È innegabile che la moda abbia cambiato pelle e sembrano lontanissimi i tempi in cui Naomi Campbell posava per la campagna Peta del 1995 con lo slogan “I’d rather go naked then wear fur” (meglio nuda che in pelliccia), creando scandalo e dando vita al filone cruelty-free. Ora non servono più campagne scioccanti perché i consumatori sono già sensibilizzati verso questi temi e dimostrano di preferire le alternative vegane, grazie anche al lavoro svolto da molti ambassador della moda e dagli stessi brand che hanno rinunciato alle pellicce già da anni, a partire da Calvin Klein, tra i primi a scendere in campo per dire no alla real fur, e poi ancora Armani, Vivienne Westwood, Stella McCartney, Chanel, Burberry, Balenciaga, Alexander McQueen, Valentino, Prada. Anche l’innovazione ha dato il suo contributo alla causa, permettendo di raggiungere alti canoni qualitativi ed estetici anche senza l’utilizzo di pelli animali, ma partendo da materiali naturali (ananas, cactus, mela, cocco, sughero) o da fibre sintetiche. 

Mancanza di regole e controlli

Ma le regole sono ancora poco chiare ed omogenee. C’è un problema di tracciabilità della filiera perché non è possibile catalogare tutte le varianti di animali esotici utilizzati nella produzione di articoli di moda e non si riesce a tener sotto controllo il commercio illegale di queste specie. E poi c’è il problema dell’uniformità delle regole: le uniche disposizioni che in qualche modo disciplinano le modalità di gestione e uccisione di animali “esotici” al fine di ricavarne pelle, sono le raccomandazioni dell’Organizzazione mondiale della sanità mondiale (OIE), contenute del Codice Terrestre e limitate alle sole specie dei rettili.

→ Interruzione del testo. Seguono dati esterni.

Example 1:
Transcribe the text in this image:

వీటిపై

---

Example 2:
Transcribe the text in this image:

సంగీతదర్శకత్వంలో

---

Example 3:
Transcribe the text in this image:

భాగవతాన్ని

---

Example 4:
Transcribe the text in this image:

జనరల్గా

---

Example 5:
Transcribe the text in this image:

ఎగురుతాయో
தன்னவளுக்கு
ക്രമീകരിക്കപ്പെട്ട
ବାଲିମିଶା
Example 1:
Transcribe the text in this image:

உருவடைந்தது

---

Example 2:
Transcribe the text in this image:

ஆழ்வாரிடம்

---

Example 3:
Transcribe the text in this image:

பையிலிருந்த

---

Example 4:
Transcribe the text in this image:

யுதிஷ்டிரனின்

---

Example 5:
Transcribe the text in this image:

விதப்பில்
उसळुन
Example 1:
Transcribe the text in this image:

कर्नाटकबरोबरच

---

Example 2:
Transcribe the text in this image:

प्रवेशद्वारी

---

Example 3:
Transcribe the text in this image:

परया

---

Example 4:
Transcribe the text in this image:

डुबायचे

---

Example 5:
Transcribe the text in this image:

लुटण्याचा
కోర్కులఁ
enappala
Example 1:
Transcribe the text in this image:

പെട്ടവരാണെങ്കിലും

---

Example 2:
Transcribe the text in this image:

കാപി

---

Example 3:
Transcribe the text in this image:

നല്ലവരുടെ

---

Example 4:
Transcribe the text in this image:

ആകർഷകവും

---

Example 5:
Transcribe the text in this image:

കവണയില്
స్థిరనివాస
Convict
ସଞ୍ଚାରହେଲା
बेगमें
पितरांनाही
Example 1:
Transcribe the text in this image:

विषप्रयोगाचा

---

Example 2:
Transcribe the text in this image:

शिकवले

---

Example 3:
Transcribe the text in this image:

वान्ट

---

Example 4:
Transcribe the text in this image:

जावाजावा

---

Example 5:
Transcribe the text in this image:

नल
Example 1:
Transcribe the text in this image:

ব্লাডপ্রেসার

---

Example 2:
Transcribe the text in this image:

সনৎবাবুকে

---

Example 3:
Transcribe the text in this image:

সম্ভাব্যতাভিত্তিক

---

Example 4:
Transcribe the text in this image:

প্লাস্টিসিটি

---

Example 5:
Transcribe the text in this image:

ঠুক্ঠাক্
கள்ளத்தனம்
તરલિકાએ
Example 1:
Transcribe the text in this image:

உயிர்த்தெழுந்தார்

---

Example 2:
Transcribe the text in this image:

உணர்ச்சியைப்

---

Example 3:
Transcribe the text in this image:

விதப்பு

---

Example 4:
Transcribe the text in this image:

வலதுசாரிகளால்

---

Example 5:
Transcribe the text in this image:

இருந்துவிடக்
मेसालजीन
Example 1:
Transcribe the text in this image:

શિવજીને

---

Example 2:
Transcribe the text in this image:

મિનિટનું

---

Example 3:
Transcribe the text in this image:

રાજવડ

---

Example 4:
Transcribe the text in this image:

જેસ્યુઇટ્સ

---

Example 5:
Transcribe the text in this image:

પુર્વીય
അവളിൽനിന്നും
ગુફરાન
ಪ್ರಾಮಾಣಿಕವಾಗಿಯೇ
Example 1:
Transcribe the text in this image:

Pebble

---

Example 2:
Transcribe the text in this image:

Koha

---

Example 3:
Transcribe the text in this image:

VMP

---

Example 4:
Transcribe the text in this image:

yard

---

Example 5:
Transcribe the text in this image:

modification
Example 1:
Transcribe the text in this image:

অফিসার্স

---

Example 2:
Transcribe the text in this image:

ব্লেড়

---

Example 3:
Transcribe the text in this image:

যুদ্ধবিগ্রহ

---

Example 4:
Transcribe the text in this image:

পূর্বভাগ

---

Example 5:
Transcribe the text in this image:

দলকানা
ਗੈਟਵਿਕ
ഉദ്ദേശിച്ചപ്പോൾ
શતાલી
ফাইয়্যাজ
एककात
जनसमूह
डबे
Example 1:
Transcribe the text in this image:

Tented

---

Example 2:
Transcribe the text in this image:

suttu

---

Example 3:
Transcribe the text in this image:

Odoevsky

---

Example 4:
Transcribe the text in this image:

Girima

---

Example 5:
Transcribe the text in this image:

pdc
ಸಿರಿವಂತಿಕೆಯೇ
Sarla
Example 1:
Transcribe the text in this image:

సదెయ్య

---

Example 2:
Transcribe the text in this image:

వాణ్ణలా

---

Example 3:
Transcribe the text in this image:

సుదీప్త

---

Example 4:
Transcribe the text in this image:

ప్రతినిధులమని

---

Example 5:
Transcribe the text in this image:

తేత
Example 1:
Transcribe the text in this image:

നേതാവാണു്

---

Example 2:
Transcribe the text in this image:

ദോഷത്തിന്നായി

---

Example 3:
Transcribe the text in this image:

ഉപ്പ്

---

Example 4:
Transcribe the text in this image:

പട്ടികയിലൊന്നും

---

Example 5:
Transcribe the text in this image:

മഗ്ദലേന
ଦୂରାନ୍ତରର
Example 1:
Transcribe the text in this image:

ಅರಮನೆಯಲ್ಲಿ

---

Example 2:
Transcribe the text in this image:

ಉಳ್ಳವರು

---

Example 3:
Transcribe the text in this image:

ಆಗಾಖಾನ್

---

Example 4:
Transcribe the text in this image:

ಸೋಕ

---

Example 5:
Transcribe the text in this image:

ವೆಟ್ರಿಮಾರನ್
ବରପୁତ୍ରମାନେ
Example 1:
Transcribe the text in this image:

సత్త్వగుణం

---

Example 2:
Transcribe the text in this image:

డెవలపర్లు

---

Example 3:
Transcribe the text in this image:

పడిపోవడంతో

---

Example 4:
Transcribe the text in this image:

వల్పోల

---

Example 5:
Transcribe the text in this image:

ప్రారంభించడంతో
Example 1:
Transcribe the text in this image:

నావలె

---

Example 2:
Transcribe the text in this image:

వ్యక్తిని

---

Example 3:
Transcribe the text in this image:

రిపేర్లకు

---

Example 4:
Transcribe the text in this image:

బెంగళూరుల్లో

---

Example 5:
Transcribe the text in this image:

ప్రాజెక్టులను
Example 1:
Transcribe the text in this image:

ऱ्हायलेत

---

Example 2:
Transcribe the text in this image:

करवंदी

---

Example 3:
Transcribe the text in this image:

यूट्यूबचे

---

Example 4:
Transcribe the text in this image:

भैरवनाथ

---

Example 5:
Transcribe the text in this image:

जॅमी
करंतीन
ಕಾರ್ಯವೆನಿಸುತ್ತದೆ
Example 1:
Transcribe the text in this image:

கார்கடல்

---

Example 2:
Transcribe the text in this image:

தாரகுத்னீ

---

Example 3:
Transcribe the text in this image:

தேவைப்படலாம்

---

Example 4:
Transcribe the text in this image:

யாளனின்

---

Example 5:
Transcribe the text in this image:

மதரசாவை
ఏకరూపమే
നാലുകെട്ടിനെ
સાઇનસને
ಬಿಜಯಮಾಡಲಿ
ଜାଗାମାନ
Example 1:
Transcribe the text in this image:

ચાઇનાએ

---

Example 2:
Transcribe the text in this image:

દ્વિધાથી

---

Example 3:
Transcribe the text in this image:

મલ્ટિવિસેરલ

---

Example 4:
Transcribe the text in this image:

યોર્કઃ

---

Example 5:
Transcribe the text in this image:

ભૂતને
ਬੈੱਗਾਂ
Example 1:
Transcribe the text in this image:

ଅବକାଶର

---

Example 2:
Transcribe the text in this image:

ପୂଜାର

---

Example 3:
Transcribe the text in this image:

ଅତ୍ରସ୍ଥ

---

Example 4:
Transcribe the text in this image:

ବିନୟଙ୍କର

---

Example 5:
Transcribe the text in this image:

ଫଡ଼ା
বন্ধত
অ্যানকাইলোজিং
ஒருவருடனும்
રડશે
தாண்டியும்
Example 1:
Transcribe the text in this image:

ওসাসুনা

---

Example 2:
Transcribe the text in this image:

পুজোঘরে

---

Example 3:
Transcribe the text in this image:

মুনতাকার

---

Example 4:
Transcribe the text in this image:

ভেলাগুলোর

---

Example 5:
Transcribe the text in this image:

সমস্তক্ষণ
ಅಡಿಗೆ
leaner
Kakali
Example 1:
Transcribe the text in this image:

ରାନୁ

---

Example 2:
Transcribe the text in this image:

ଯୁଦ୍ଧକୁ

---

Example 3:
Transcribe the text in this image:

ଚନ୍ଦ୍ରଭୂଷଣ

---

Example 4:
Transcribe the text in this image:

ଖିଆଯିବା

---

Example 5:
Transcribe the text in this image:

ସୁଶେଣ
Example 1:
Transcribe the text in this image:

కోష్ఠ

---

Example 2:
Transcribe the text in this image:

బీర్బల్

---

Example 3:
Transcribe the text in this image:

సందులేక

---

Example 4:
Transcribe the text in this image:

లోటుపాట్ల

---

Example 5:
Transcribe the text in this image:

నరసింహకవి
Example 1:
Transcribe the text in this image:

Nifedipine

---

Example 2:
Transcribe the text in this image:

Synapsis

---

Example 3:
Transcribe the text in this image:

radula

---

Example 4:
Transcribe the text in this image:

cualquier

Come sottolinea un report di LAV (Lega Antivivisezione), ad oggi non esiste una legge nazionale/europea che regoli le delicate fasi di cattura, allevamento, trasporto, uccisione di animali “esotici” destinati alla produzione di pelle. Si capisce come l’industria della moda possa avere un significativo impatto sullo sfruttamento di questi animali selvatici e l’impegno di stilisti e brand possa segnare il passo verso un reale cambiamento.